The North Carolina Symphony performed in Meymandi Concert Hall on March 4 with guest conductor James DePreist and violinist Elmar Oliveira as the featured soloist. DePriest has served as Music Director of L’Orchestre Symphonique de Quebec, Sweden’s Malmö Symphony, L’Orchestre Philharmonique de Monte Carlo and the Oregon Symphony. The esteemed conductor has been awarded thirteen honorary doctorates and is highly sought as a guest conductor around the world. Oliveira brings with him a commitment to the entire spectrum of the violin world – a champion of contemporary music and rarely heard works of the past. He has received numerous honors and awards for his artistry as well as acclaim for his many recordings.

The concert opened with “Le Corsaire,” Op. 21, a concert overture by Hector Berlioz. Given the inspiration – a pirate and Lord Byron’s adventures in the Adriatic – it should be an exciting piece. It is not. Rather mundane, especially for Berlioz, it runs its uneventful course in less than ten minutes. What did impress me, however, was the style and class of this orchestra. Precision of ensemble, strings that sing as smooth as silk, balance among and within sections, and crisp articulation resulted in a beautifully finished product, even though the opening piece was nothing to get excited about.

Saint Saëns’s Violin Concerto No. 3 followed – another rather bland programming choice in our estimation. The program notes on this work begin “There has probably never been an entirely complimentary evaluation written of Camille Saint-Saëns.” And further down, a review following the American premiere of the Third Violin Concerto is quoted from the Boston Traveler: “Saint-Saëns is so completely a master of his musical material that whenever he has a musical idea he is thoroughly enjoyable. To be sure, he does not always have anything to say, and he has written a good deal of music without any apparent idea whatsoever.” When I think of works like The Carnival of the Animals, the “Organ” Symphony, the five piano concerti and even the nearly trivial Christmas Oratorio, I wonder how anyone could write such comments about this composer. To be fair, the Violin Concerto was not unsatisfying. After a rather dull first movement, the middle movement was delightful, wrapping itself around a tune that sounded like one of those charming lullabies of the Auvergne. The third movement hastened on to its conclusion with some very nice heroic moments. Oliveira delivered a flowing and heartfelt performance even if the music did not scale the heights of programmatic excitement. Here too the orchestra was superb, responding to subtle and obvious niceties in the score.
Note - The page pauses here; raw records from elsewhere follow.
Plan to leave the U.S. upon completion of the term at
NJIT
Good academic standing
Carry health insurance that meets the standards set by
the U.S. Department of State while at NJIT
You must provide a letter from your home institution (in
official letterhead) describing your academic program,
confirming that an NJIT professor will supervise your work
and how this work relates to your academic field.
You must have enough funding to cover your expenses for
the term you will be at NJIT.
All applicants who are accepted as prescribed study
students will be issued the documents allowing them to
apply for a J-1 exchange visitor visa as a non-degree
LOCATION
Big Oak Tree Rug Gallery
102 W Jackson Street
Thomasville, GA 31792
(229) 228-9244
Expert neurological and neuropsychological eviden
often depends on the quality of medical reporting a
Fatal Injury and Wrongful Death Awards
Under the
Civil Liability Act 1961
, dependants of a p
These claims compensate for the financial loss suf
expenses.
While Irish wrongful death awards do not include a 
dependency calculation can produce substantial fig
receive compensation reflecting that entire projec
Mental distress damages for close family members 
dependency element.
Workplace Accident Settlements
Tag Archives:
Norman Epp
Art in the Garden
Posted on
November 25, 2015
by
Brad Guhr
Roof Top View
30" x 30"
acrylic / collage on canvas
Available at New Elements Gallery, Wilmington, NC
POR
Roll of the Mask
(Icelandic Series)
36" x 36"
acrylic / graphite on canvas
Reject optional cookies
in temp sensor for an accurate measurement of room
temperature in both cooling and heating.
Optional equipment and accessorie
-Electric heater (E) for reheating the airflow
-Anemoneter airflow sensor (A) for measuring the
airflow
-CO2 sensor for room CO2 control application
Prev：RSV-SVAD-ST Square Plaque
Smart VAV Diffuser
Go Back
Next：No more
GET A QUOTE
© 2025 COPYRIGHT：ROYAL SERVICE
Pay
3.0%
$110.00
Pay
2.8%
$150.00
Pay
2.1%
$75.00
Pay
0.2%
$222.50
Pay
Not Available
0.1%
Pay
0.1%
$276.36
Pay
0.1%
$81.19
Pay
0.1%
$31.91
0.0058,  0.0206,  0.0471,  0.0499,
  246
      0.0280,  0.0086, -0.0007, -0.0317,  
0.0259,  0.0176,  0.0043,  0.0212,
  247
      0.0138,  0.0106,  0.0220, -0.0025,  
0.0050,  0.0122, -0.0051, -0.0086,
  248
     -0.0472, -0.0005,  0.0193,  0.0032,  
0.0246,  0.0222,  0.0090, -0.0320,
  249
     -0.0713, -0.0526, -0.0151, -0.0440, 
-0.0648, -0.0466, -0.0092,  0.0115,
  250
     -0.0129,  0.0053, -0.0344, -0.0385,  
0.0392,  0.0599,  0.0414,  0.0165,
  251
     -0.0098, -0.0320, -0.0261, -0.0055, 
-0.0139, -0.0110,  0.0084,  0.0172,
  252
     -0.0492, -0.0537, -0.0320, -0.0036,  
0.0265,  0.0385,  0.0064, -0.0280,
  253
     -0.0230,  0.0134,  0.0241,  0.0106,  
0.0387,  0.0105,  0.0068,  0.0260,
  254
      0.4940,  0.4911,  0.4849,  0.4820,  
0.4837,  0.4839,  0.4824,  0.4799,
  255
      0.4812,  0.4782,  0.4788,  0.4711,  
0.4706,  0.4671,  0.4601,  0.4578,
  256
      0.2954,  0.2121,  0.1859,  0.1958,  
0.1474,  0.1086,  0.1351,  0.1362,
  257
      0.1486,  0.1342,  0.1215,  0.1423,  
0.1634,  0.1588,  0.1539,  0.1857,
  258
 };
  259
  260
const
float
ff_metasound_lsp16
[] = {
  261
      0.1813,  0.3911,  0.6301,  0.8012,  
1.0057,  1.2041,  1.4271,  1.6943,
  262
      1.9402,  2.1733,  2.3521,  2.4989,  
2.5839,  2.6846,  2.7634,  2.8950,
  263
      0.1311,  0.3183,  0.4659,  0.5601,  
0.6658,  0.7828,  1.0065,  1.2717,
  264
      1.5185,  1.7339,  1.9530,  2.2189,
Serge Rachmaninov’s grand and rhapsodic Second Symphony filled the second half of the concert. The composer was not much for multi-tasking. He could concertize and his extraordinary pianistic skill mesmerized audiences wherever he went. He was an accomplished and effective conductor and was in great demand. And he had an undeniable touch of genius as a composer, especially in the creation of flowing lyrical melodies. But he could not do everything at once. So in 1906, with his wife and young daughter, he slipped quietly out of Moscow to a quiet little house in Dresden to give his attention to fleshing out the music he needed to write. Whereas Saint-Saëns reacted to the Wagner craze by seeking to go in the opposite direction, aiming for simplicity and formal precision avoiding romantic pathos and emotional ecstasy, Rachmaninov embraced these qualities. In fact, the reason for moving to Dresden was in part due to his memory of an entrancing performance of Die Meistersinger he had heard there a few years earlier. So the Second Symphony reflects some of the same nobility, majesty and life affirmation that the Hans Sachs tale embodies. Unlike the First Symphony, which had a disastrous premiere eleven years earlier, the Second was unanimously cheered and continues to be popular today as, possibly, the Mt. Everest of Romantic music. The first movement proceeds with ebb and flow through dark mystery and lofty peaks. The second movement marches boldly and confidently through life, undeterred by distractions that inevitable occur. The third movement is a love song of such rapturous proportions as to comparable to the second-act love duet in Tristan und Isolde. The final movement reflects back on the previous three and proceeds to dance and parade to a triumphant life-affirming conclusion. There is no program attached to this Symphony, and Rachmaninov never hinted at one, but if one were to subtitle it “A Paean to Life,” I don’t think it would be far off.

The last note must be one more accolade to the North Carolina Symphony, to its achievement to this point and to its potential for the future.